:: Предоставленный отрывок
Вот я хотела сказать, да-да.

Но как бы в этом же и проблема, на самом деле. Если люди в политической элите хоть что-то понимают о том, а они что-то понимают, о том, как режиму прожить дольше, то как бы кооптация будет очевидным решением, этим надо заниматься обязательно.

Но тут же надо иметь в виду, что это не решение какого-то одного человека, это нужно с большим количеством акторов договориться, в частности, с силовыми органами. И складывается ощущение, что таких договоренностей достичь уже очень и очень сложно, просто потому, что объем возможностей, свободы решений и так далее, который есть у силовых органов, он как бы бесконечно огромен.

Вот, например, если мы посмотрим на последние дела против Pussy Riot, вот какой смысл нападать сейчас на Pussy Riot? Как бы смысла особо никакого нет. Большое количество чисток, которые сейчас происходят, это вот еще отсылаясь к вашему вопросу, это все про выборы или это выборами не ограничено, большое количество этих чисток никакого отношения к выборам не имеет и никакой рациональности электоральной за этим тоже не стоит. Как бы это просто решение силовых органов в отношении тех людей, на которых у них теперь, видимо, есть возможность решать, что с ними будет происходить.

Есть возможность, вы так говорите, как если бы они давно точили зуб, стояли какие-то барьеры, а тут сказали — ладно, давайте.

Складывается такое впечатление. То есть складывается впечатление, что если когда-то нужно было такого рода вещи действительно согласовывать с центральной администрацией или как-то получать специальные разнарядки, чтобы вот надо разобраться вот с этим или вот с этим, то сейчас просто такого нет.

То есть репрессии становятся настолько, они еще пока не очень массовые, они все еще достаточно точечные, но этих точек уже гораздо больше, что тут как бы сложно отследить какой-то центральный план, кажется, что это происходит достаточно децентрализованно.

Вам, как политологу, при том, что я понимаю, что вы не занимаетесь специально российской текущей политической ситуацией, есть миллион различных типов политологии, но есть два, вот два условных подхода.
::::
:: Собранный материал
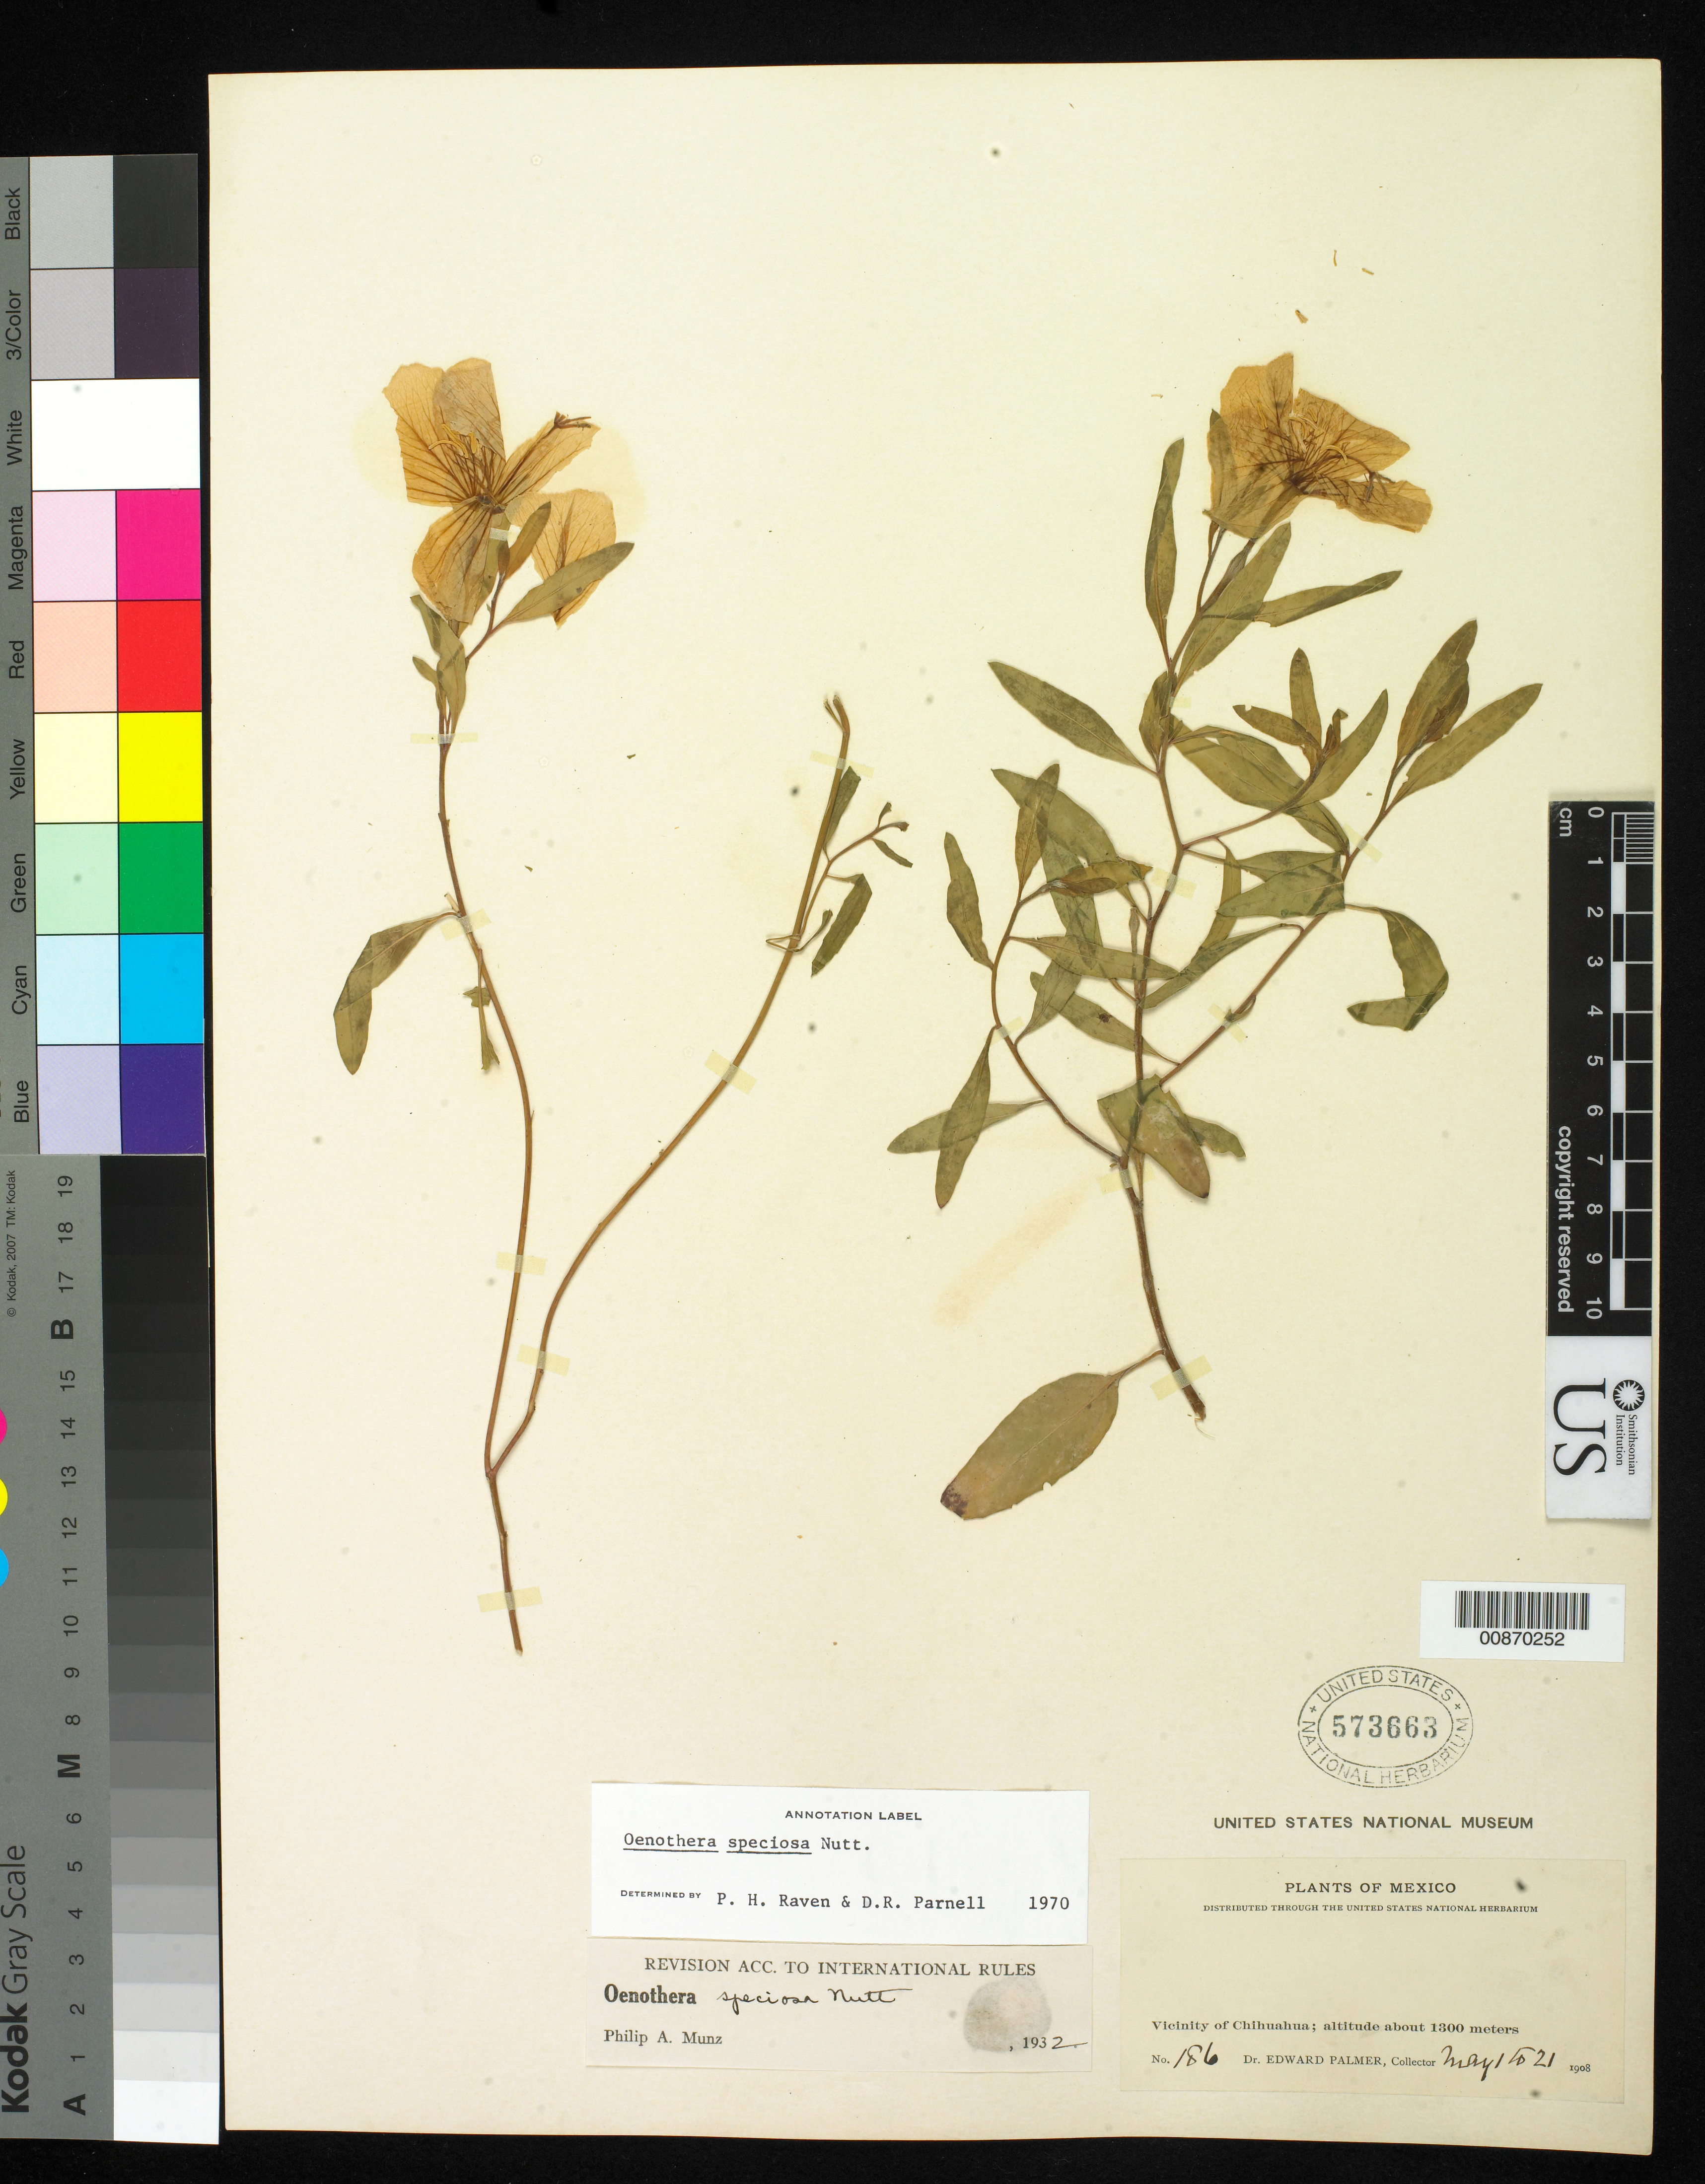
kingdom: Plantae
::::
Выполните задания -
**1.** Ответьте по отрывку о репрессиях и силовых органах:
(a) С кем, в частности, нужно договориться, чтобы заниматься кооптацией?
(b) Какие дела приводятся как пример нападения без особого смысла?
(c) Массовыми или точечными названы репрессии на данный момент?
**2.** Изложите суть отрывка о репрессиях и силовых органах в двух предложениях.
**3.** Допишите продолжение отрывка о репрессиях и силовых органах, начиная после его последней фразы.

Ответы -
**1.**
(a) С силовыми органами.
(b) Последние дела против Pussy Riot.
(c) Пока ещё достаточно точечными, но этих точек уже гораздо больше.

**2.** Кооптация очевидна как способ продлить жизнь режима, но для неё нужно договориться со многими акторами, в частности с силовыми органами, чья свобода решений огромна, поэтому таких договорённостей достичь очень сложно. Многие нынешние чистки, например дела против Pussy Riot, не связаны с выборами, уже не требуют согласования с центральной администрацией и, по впечатлению, происходят децентрализованно.

**3.**
Один подход это когда у тебя есть эти пять анонимных источников, которые пьют чай где надо, и они тебе какие-то твои концепции подтверждают, они к тебе приходят и говорят: Ковальчук сходил туда, а Хуснуллина явно куда-то сейчас будут двигать, и в общем парня что-то к чему-то готовят, его явно тренируют, его сейчас будут выводить на ринг.

Вам достаточно вот этих точек внешних, за которыми вы наблюдаете — репрессии идут так, репрессии идут сяк — чтобы понять, что вот раньше силовикам надо было сходить в АП и согласовать свои действия, а сейчас уже явно не надо?

Да, честно говоря, политологи академические вообще не особо интересуются тем, что именно, с точки зрения фамилий элитных перестановок, происходит. Но из-за того, что у нас есть довольно большой массив данных о том, как выглядят разные автократии в разных частях мира и что с ними исторически происходило, все эти процессы, которые случаются сейчас в России, ничего особенного в них нет, они уже много где происходили и случались, и мы как бы их уже наблюдали.

Есть, например, такая теория, описанная Миланом Своликом, тоже такой американский политолог, в 2013 году у него вышла эта статья, в которой он показал зависимость между уровнем социального напряжения и количеством полномочий, которые, в его случае, в его исследовании это военные, но это можно перенести на силовиков, количество полномочий, которые военные получают в авторитаризмах.

Показал он это еще и под такой призмой, значит, с какой долей вероятности военные в какой-то момент возьмут власть, потому что у них просто будет очень много полномочий. И связь эта такая параболическая, вот у вас по оси X есть уровень социального напряжения, а по оси Y у вас есть вероятность того, что военные вторгнуться в политику. И эта вероятность, она напрямую связана просто с количеством полномочий, которые у них есть.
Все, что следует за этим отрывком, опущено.